I’m writing a paper on error handling in large-scale software development. It’s taken me quite some time to get my head around some of the issues. I think some of the currently accepted wisdom isn’t, which seems to be proven by the quality of the handling in most software. Here’s one way of looking at the whole exceptions vs. error-codes; checked vs. unchecked exceptions and low-level vs. high-level errors discussion:
There are three kinds of really different error handling in programs:
- A subroutine foo calls subroutine bar which detects an error. The possible errors detected by bar should be documented and foo may be able to recover or ignore some of them, based on the specific kind of error. If it can’t, it ll pass the failure upwards.

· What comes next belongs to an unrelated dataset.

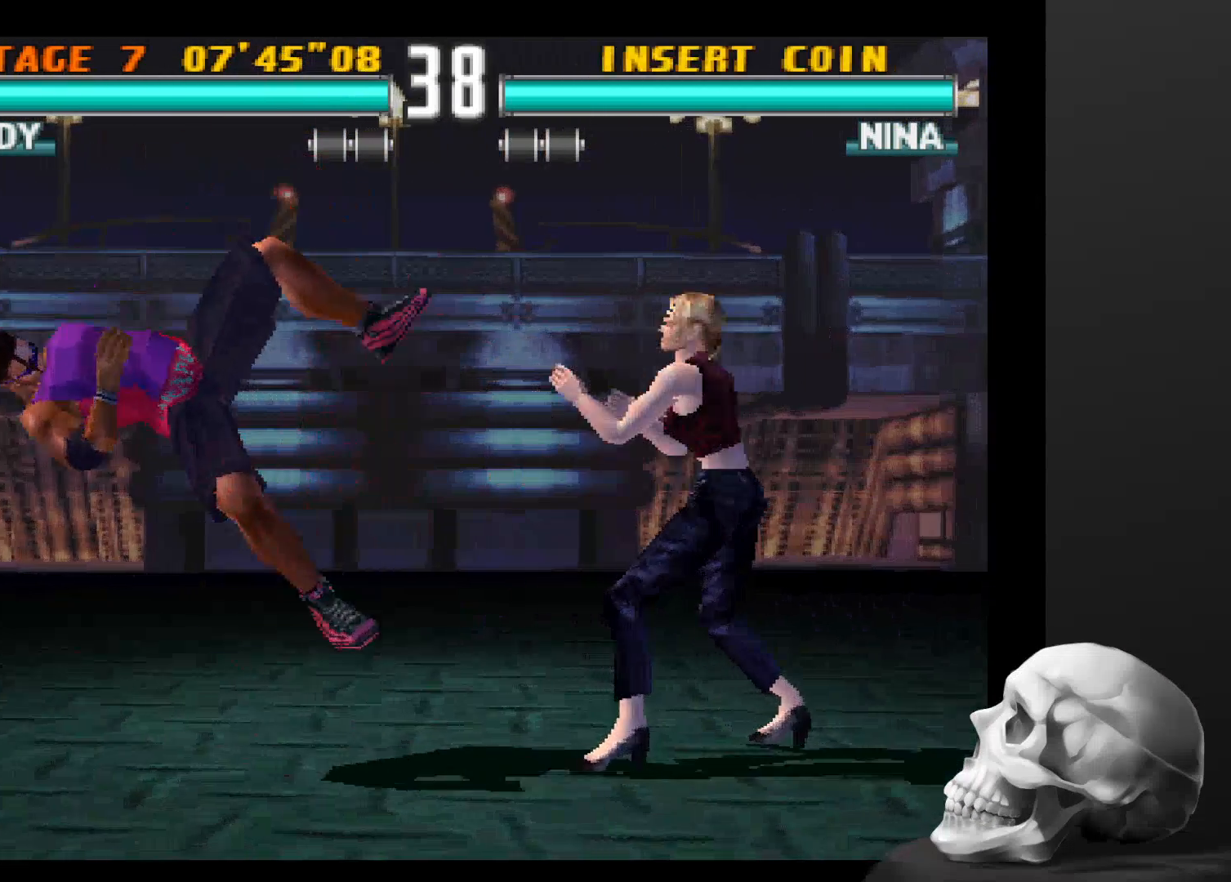
{"buttons": [], "left_stick": "center", "right_stick": "center", "events": []}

- Conclusion 1 You may need to document specific errors and supply additional information to the immediate caller.
- Subroutine baz gets the error passed up by foo. It no longer knows about bar, so any documentation or specific error information produced by bar is no longer useful. But since the error didn’t originate in foo, neither is any additional information supplied by foo (see section 4.4 for some relaxations of this claim).
- Conclusion 2 The error information must support generic handling strategies, like a blind retry.
- Conclusion 3 Low-level exceptions should not be remapped by upper layers.
- The error cannot be corrected by the program, but must be corrected by a human. Since the error was detected by bar, bar has the most specific knowledge of the error and must describe it.
- Conclusion 4 The routine detecting an error is responsible for describing it in terms understandable to a human, often the user.
It is not always the user who can fix the error, but sometimes it is a system administrator or even the programmer.
- Conclusion 5
The system must be able to tell the user if they should contact another human.
Now the user is told ”Contact your system administrator” . The error description given by the low-level routine is not shown to the user, but must be forwarded to the administrator instead.
- Conclusion 6 The system must produce different messages for consumption by different humans.
If these three radically different ways of dealing with errors are not kept separate, confusion ensues, and most current arguments in the developer community can be seen as resulting from this confusion. The discussion of the relative merits of checked vs. unchecked exceptions can be seen as not seeing the different requirements mixing cases ImmediateCaller and UpperLayer: it is really great from the point of view of ImmediateCaller that it knows exactly what might go wrong with the function it is calling, but if there is nothing it can do the information is no longer useful to UpperLayer. And since ImmediateCaller is not supposed to remap, it cannot make a reasonable exception specification for it’s own methods.
It should be noted that in only the minority of cases ImmediateCaller can do something useful. C#’s chief architect Anders Hejlsberg seems to agree with this, saying that catches should be rare.
Error codes as error information (as in most system calls, Unix, VMS or Win32) can be adequate for ImmediateCaller, but often insufficient for UpperLayer and completely useless for the Human.